【完結】もう手を離さない ―失われた王国の王女と、ギターの青年―

 夜の静寂を破るように、王城に悲鳴がこだました。
 ヴェルファ国軍の急襲によって、王国は一夜にして炎に包まれる。
 寝台から飛び起きた王女ミルフィーユは、侍女リゼに手を引かれながら必死に廊下を駆け抜け、燃え上がる城を後にする。

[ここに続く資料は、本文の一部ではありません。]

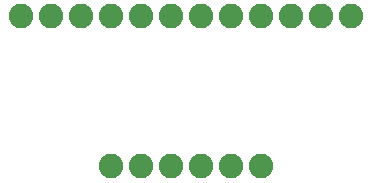
<source format=gbs>
G04 #@! TF.FileFunction,Soldermask,Bot*
%FSLAX46Y46*%
G04 Gerber Fmt 4.6, Leading zero omitted, Abs format (unit mm)*
G04 Created by KiCad (PCBNEW 4.0.6) date Wednesday, December 20, 2017 'PMt' 01:59:56 PM*
%MOMM*%
%LPD*%
G01*
G04 APERTURE LIST*
%ADD10C,0.100000*%
%ADD11C,2.082800*%
G04 APERTURE END LIST*
D10*
D11*
X165100000Y-114300000D03*
X162560000Y-114300000D03*
X160020000Y-114300000D03*
X157480000Y-114300000D03*
X154940000Y-114300000D03*
X152400000Y-114300000D03*
X149860000Y-101600000D03*
X147320000Y-101600000D03*
X144780000Y-101600000D03*
X157480000Y-101600000D03*
X154940000Y-101600000D03*
X152400000Y-101600000D03*
X165100000Y-101600000D03*
X162560000Y-101600000D03*
X160020000Y-101600000D03*
X172720000Y-101600000D03*
X170180000Y-101600000D03*
X167640000Y-101600000D03*
M02*

</source>
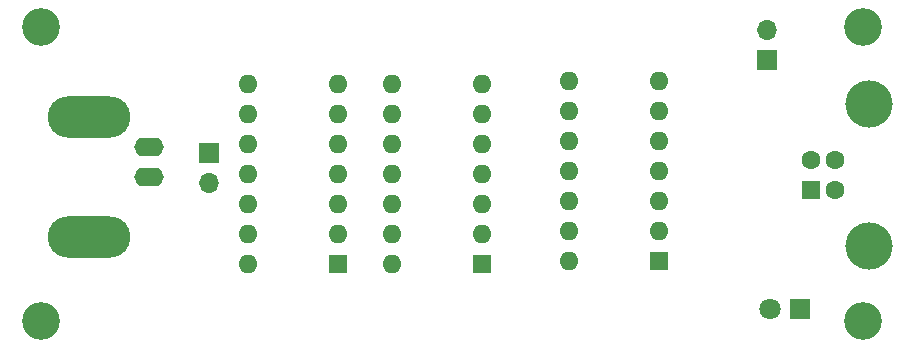
<source format=gbs>
G04 #@! TF.GenerationSoftware,KiCad,Pcbnew,7.0.8*
G04 #@! TF.CreationDate,2024-05-20T17:56:06+02:00*
G04 #@! TF.ProjectId,Generator_Cyfrowka,47656e65-7261-4746-9f72-5f437966726f,rev?*
G04 #@! TF.SameCoordinates,Original*
G04 #@! TF.FileFunction,Soldermask,Bot*
G04 #@! TF.FilePolarity,Negative*
%FSLAX46Y46*%
G04 Gerber Fmt 4.6, Leading zero omitted, Abs format (unit mm)*
G04 Created by KiCad (PCBNEW 7.0.8) date 2024-05-20 17:56:06*
%MOMM*%
%LPD*%
G01*
G04 APERTURE LIST*
%ADD10R,1.600000X1.600000*%
%ADD11O,1.600000X1.600000*%
%ADD12C,3.200000*%
%ADD13R,1.700000X1.700000*%
%ADD14O,1.700000X1.700000*%
%ADD15C,1.600000*%
%ADD16C,4.000000*%
%ADD17R,1.800000X1.800000*%
%ADD18C,1.800000*%
%ADD19O,2.500000X1.600000*%
%ADD20O,7.000000X3.500000*%
G04 APERTURE END LIST*
D10*
X74920000Y-90170000D03*
D11*
X74920000Y-87630000D03*
X74920000Y-85090000D03*
X74920000Y-82550000D03*
X74920000Y-80010000D03*
X74920000Y-77470000D03*
X74920000Y-74930000D03*
X67300000Y-74930000D03*
X67300000Y-77470000D03*
X67300000Y-80010000D03*
X67300000Y-82550000D03*
X67300000Y-85090000D03*
X67300000Y-87630000D03*
X67300000Y-90170000D03*
D12*
X119380000Y-70104000D03*
D10*
X102108000Y-89916000D03*
D11*
X102108000Y-87376000D03*
X102108000Y-84836000D03*
X102108000Y-82296000D03*
X102108000Y-79756000D03*
X102108000Y-77216000D03*
X102108000Y-74676000D03*
X94488000Y-74676000D03*
X94488000Y-77216000D03*
X94488000Y-79756000D03*
X94488000Y-82296000D03*
X94488000Y-84836000D03*
X94488000Y-87376000D03*
X94488000Y-89916000D03*
D10*
X87112000Y-90180000D03*
D11*
X87112000Y-87640000D03*
X87112000Y-85100000D03*
X87112000Y-82560000D03*
X87112000Y-80020000D03*
X87112000Y-77480000D03*
X87112000Y-74940000D03*
X79492000Y-74940000D03*
X79492000Y-77480000D03*
X79492000Y-80020000D03*
X79492000Y-82560000D03*
X79492000Y-85100000D03*
X79492000Y-87640000D03*
X79492000Y-90180000D03*
D13*
X111252000Y-72898000D03*
D14*
X111252000Y-70358000D03*
D12*
X119380000Y-94996000D03*
D13*
X64008000Y-80767000D03*
D14*
X64008000Y-83307000D03*
D12*
X49784000Y-70104000D03*
X49784000Y-94996000D03*
D10*
X115028000Y-83896000D03*
D15*
X115028000Y-81396000D03*
X117028000Y-81396000D03*
X117028000Y-83896000D03*
D16*
X119888000Y-76646000D03*
X119888000Y-88646000D03*
D17*
X114046000Y-93980000D03*
D18*
X111506000Y-93980000D03*
D19*
X58928000Y-82804000D03*
D20*
X53848000Y-77724000D03*
D19*
X58928000Y-80264000D03*
D20*
X53848000Y-87884000D03*
M02*

</source>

 地下の通路で出会った父王と兄は鎧姿で立ち塞がり、彼女に命じた。
 「母を連れて逃げろ」
 その命に涙をこらえ、ミルフィーユは最後の抱擁すら交わせぬまま城を後にする。

 夜風は冷たく、森には闇と炎の匂い。
 母を伴って逃げるその足取りは徐々に鈍り、追手の影が迫る。
 燃える塔を振り返るたび、胸の奥に“もう帰れない”という確信が痛みを残した。

 森を抜け、逃げ延びた先は、夜明け前の小さな洞窟。
 誰もが疲れ果て、言葉も忘れる中――
 ミルフィーユは亡国の歌“月の祈り”を口ずさむ。
 涙をこらえながら響かせたその声が、やがて暗闇を照らし出す。

 そして運命の朝。
 洞窟の入り口に、音もなく現れた一団――旅芸人の一座。
 その中の黒髪の青年、ギター弾きカルベとの出会いが、彼女の新しい人生の幕を開けていく――。